Extracted records:
▼▼▼

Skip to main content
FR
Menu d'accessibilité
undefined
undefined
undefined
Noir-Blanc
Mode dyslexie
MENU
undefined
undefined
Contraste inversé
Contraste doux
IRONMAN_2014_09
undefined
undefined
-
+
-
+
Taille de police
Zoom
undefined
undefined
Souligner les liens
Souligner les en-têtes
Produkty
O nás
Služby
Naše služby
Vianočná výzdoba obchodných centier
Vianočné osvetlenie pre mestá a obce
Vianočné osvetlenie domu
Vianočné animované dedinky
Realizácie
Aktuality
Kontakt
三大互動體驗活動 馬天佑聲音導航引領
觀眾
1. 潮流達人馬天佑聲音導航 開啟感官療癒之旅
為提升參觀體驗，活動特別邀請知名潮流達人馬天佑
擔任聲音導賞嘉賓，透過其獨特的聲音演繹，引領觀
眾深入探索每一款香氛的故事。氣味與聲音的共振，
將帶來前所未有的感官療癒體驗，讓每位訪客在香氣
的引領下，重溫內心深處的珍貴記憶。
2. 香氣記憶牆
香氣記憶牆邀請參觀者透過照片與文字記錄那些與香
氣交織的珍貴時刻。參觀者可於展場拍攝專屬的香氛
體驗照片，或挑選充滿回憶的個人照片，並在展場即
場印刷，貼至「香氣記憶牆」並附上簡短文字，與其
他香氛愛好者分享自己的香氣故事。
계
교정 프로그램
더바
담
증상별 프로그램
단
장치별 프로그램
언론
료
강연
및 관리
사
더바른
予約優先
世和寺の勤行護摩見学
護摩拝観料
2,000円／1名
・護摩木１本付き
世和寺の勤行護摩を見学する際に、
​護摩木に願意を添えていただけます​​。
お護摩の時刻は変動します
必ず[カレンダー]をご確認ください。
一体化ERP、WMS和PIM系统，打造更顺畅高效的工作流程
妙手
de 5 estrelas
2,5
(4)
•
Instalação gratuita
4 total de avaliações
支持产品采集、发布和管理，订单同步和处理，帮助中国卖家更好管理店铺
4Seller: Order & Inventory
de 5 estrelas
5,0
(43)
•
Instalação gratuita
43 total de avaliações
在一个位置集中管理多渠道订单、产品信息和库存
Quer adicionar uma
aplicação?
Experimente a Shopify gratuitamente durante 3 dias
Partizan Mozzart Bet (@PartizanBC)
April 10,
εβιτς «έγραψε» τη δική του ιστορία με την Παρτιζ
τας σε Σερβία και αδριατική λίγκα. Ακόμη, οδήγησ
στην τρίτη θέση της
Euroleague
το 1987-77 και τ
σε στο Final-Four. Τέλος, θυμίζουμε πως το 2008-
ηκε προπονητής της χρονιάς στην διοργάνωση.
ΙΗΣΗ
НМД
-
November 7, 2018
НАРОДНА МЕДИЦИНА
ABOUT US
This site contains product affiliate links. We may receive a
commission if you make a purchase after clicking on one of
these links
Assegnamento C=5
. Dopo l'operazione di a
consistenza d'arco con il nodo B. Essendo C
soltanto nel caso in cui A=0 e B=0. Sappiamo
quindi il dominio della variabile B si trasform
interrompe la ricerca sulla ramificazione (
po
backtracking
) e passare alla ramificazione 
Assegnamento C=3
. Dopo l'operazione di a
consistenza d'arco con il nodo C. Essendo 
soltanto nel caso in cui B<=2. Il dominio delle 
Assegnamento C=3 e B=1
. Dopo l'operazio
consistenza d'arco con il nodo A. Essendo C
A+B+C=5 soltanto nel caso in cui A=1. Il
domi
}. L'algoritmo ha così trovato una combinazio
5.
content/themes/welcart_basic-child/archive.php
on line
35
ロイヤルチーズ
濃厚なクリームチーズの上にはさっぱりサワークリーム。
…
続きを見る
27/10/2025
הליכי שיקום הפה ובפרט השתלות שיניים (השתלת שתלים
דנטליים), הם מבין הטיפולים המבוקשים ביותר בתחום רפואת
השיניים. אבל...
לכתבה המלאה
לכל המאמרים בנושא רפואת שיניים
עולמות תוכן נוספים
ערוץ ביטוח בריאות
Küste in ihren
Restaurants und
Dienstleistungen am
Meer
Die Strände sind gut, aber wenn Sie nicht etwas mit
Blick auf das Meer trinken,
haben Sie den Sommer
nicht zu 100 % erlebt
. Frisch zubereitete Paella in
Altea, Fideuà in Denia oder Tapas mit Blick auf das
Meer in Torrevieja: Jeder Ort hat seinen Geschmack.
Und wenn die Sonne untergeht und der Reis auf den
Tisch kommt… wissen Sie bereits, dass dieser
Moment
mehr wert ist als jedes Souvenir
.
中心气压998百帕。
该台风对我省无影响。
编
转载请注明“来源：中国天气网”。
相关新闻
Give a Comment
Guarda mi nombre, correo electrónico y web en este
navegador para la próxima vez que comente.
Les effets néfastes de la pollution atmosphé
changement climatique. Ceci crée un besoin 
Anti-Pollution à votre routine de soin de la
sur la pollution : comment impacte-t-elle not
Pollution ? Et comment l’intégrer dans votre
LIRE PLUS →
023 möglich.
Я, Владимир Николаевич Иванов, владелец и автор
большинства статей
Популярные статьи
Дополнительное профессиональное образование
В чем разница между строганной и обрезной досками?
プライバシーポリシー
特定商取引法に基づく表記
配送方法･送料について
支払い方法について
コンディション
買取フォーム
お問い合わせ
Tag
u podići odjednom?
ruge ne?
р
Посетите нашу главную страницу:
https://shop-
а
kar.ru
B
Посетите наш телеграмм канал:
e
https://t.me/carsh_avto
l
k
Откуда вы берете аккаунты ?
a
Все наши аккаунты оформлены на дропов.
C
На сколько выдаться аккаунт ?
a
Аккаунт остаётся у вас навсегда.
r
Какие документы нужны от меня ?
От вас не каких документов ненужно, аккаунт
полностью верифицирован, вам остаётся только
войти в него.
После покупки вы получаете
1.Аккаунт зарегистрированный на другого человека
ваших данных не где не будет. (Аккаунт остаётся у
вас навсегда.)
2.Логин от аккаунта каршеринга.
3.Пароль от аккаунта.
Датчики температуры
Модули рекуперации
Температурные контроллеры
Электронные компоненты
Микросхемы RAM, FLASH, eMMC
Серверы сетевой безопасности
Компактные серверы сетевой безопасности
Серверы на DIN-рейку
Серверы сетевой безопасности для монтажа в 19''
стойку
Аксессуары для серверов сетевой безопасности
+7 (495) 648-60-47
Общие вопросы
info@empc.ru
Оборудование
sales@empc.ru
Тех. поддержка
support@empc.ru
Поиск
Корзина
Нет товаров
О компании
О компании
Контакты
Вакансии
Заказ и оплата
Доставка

▲▲▲

Copy out all of the material above line for line, without altering a single character.

Skip to main content
FR
Menu d'accessibilité
undefined
undefined
undefined
Noir-Blanc
Mode dyslexie
MENU
undefined
undefined
Contraste inversé
Contraste doux
IRONMAN_2014_09
undefined
undefined
-
+
-
+
Taille de police
Zoom
undefined
undefined
Souligner les liens
Souligner les en-têtes
Produkty
O nás
Služby
Naše služby
Vianočná výzdoba obchodných centier
Vianočné osvetlenie pre mestá a obce
Vianočné osvetlenie domu
Vianočné animované dedinky
Realizácie
Aktuality
Kontakt
三大互動體驗活動 馬天佑聲音導航引領
觀眾
1. 潮流達人馬天佑聲音導航 開啟感官療癒之旅
為提升參觀體驗，活動特別邀請知名潮流達人馬天佑
擔任聲音導賞嘉賓，透過其獨特的聲音演繹，引領觀
眾深入探索每一款香氛的故事。氣味與聲音的共振，
將帶來前所未有的感官療癒體驗，讓每位訪客在香氣
的引領下，重溫內心深處的珍貴記憶。
2. 香氣記憶牆
香氣記憶牆邀請參觀者透過照片與文字記錄那些與香
氣交織的珍貴時刻。參觀者可於展場拍攝專屬的香氛
體驗照片，或挑選充滿回憶的個人照片，並在展場即
場印刷，貼至「香氣記憶牆」並附上簡短文字，與其
他香氛愛好者分享自己的香氣故事。
계
교정 프로그램
더바
담
증상별 프로그램
단
장치별 프로그램
언론
료
강연
및 관리
사
더바른
予約優先
世和寺の勤行護摩見学
護摩拝観料
2,000円／1名
・護摩木１本付き
世和寺の勤行護摩を見学する際に、
​護摩木に願意を添えていただけます​​。
お護摩の時刻は変動します
必ず[カレンダー]をご確認ください。
一体化ERP、WMS和PIM系统，打造更顺畅高效的工作流程
妙手
de 5 estrelas
2,5
(4)
•
Instalação gratuita
4 total de avaliações
支持产品采集、发布和管理，订单同步和处理，帮助中国卖家更好管理店铺
4Seller: Order & Inventory
de 5 estrelas
5,0
(43)
•
Instalação gratuita
43 total de avaliações
在一个位置集中管理多渠道订单、产品信息和库存
Quer adicionar uma
aplicação?
Experimente a Shopify gratuitamente durante 3 dias
Partizan Mozzart Bet (@PartizanBC)
April 10,
εβιτς «έγραψε» τη δική του ιστορία με την Παρτιζ
τας σε Σερβία και αδριατική λίγκα. Ακόμη, οδήγησ
στην τρίτη θέση της
Euroleague
το 1987-77 και τ
σε στο Final-Four. Τέλος, θυμίζουμε πως το 2008-
ηκε προπονητής της χρονιάς στην διοργάνωση.
ΙΗΣΗ
НМД
-
November 7, 2018
НАРОДНА МЕДИЦИНА
ABOUT US
This site contains product affiliate links. We may receive a
commission if you make a purchase after clicking on one of
these links
Assegnamento C=5
. Dopo l'operazione di a
consistenza d'arco con il nodo B. Essendo C
soltanto nel caso in cui A=0 e B=0. Sappiamo
quindi il dominio della variabile B si trasform
interrompe la ricerca sulla ramificazione (
po
backtracking
) e passare alla ramificazione 
Assegnamento C=3
. Dopo l'operazione di a
consistenza d'arco con il nodo C. Essendo 
soltanto nel caso in cui B<=2. Il dominio delle 
Assegnamento C=3 e B=1
. Dopo l'operazio
consistenza d'arco con il nodo A. Essendo C
A+B+C=5 soltanto nel caso in cui A=1. Il
domi
}. L'algoritmo ha così trovato una combinazio
5.
content/themes/welcart_basic-child/archive.php
on line
35
ロイヤルチーズ
濃厚なクリームチーズの上にはさっぱりサワークリーム。
…
続きを見る
27/10/2025
הליכי שיקום הפה ובפרט השתלות שיניים (השתלת שתלים
דנטליים), הם מבין הטיפולים המבוקשים ביותר בתחום רפואת
השיניים. אבל...
לכתבה המלאה
לכל המאמרים בנושא רפואת שיניים
עולמות תוכן נוספים
ערוץ ביטוח בריאות
Küste in ihren
Restaurants und
Dienstleistungen am
Meer
Die Strände sind gut, aber wenn Sie nicht etwas mit
Blick auf das Meer trinken,
haben Sie den Sommer
nicht zu 100 % erlebt
. Frisch zubereitete Paella in
Altea, Fideuà in Denia oder Tapas mit Blick auf das
Meer in Torrevieja: Jeder Ort hat seinen Geschmack.
Und wenn die Sonne untergeht und der Reis auf den
Tisch kommt… wissen Sie bereits, dass dieser
Moment
mehr wert ist als jedes Souvenir
.
中心气压998百帕。
该台风对我省无影响。
编
转载请注明“来源：中国天气网”。
相关新闻
Give a Comment
Guarda mi nombre, correo electrónico y web en este
navegador para la próxima vez que comente.
Les effets néfastes de la pollution atmosphé
changement climatique. Ceci crée un besoin 
Anti-Pollution à votre routine de soin de la
sur la pollution : comment impacte-t-elle not
Pollution ? Et comment l’intégrer dans votre
LIRE PLUS →
023 möglich.
Я, Владимир Николаевич Иванов, владелец и автор
большинства статей
Популярные статьи
Дополнительное профессиональное образование
В чем разница между строганной и обрезной досками?
プライバシーポリシー
特定商取引法に基づく表記
配送方法･送料について
支払い方法について
コンディション
買取フォーム
お問い合わせ
Tag
u podići odjednom?
ruge ne?
р
Посетите нашу главную страницу:
https://shop-
а
kar.ru
B
Посетите наш телеграмм канал:
e
https://t.me/carsh_avto
l
k
Откуда вы берете аккаунты ?
a
Все наши аккаунты оформлены на дропов.
C
На сколько выдаться аккаунт ?
a
Аккаунт остаётся у вас навсегда.
r
Какие документы нужны от меня ?
От вас не каких документов ненужно, аккаунт
полностью верифицирован, вам остаётся только
войти в него.
После покупки вы получаете
1.Аккаунт зарегистрированный на другого человека
ваших данных не где не будет. (Аккаунт остаётся у
вас навсегда.)
2.Логин от аккаунта каршеринга.
3.Пароль от аккаунта.
Датчики температуры
Модули рекуперации
Температурные контроллеры
Электронные компоненты
Микросхемы RAM, FLASH, eMMC
Серверы сетевой безопасности
Компактные серверы сетевой безопасности
Серверы на DIN-рейку
Серверы сетевой безопасности для монтажа в 19''
стойку
Аксессуары для серверов сетевой безопасности
+7 (495) 648-60-47
Общие вопросы
info@empc.ru
Оборудование
sales@empc.ru
Тех. поддержка
support@empc.ru
Поиск
Корзина
Нет товаров
О компании
О компании
Контакты
Вакансии
Заказ и оплата
Доставка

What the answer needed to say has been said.